Work instruction:
Repeat, exactly and alone, every line from the line that contains "328 55 8.67" to the end of the entries.

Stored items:
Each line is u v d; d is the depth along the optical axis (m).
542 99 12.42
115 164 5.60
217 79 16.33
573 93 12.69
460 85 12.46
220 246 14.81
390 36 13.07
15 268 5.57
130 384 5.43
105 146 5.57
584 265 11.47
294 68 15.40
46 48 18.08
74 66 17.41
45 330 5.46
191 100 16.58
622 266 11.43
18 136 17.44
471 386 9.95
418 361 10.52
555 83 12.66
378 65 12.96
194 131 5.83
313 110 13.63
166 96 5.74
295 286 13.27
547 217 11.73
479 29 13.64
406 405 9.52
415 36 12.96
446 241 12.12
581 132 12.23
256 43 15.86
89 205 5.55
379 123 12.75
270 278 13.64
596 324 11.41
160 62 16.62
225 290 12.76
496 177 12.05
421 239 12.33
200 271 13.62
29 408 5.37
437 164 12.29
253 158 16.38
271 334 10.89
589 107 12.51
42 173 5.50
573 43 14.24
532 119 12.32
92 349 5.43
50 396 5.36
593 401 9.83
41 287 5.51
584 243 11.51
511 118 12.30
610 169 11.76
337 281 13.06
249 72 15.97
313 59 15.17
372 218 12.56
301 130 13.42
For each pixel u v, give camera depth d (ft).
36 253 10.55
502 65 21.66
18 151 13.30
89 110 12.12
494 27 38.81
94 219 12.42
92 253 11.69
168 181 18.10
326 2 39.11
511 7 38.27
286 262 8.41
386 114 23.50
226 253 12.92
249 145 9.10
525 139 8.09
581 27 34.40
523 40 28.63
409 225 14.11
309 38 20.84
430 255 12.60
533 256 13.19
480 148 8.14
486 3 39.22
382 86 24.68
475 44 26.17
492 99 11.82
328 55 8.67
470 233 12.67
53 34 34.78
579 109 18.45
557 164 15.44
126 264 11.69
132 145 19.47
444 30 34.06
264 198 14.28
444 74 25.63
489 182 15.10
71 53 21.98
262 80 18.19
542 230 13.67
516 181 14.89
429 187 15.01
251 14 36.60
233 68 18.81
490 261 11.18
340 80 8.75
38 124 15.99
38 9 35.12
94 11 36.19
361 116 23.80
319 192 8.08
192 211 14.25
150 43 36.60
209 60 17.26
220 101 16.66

Written response:
328 55 8.67
470 233 12.67
53 34 34.78
579 109 18.45
557 164 15.44
126 264 11.69
132 145 19.47
444 30 34.06
264 198 14.28
444 74 25.63
489 182 15.10
71 53 21.98
262 80 18.19
542 230 13.67
516 181 14.89
429 187 15.01
251 14 36.60
233 68 18.81
490 261 11.18
340 80 8.75
38 124 15.99
38 9 35.12
94 11 36.19
361 116 23.80
319 192 8.08
192 211 14.25
150 43 36.60
209 60 17.26
220 101 16.66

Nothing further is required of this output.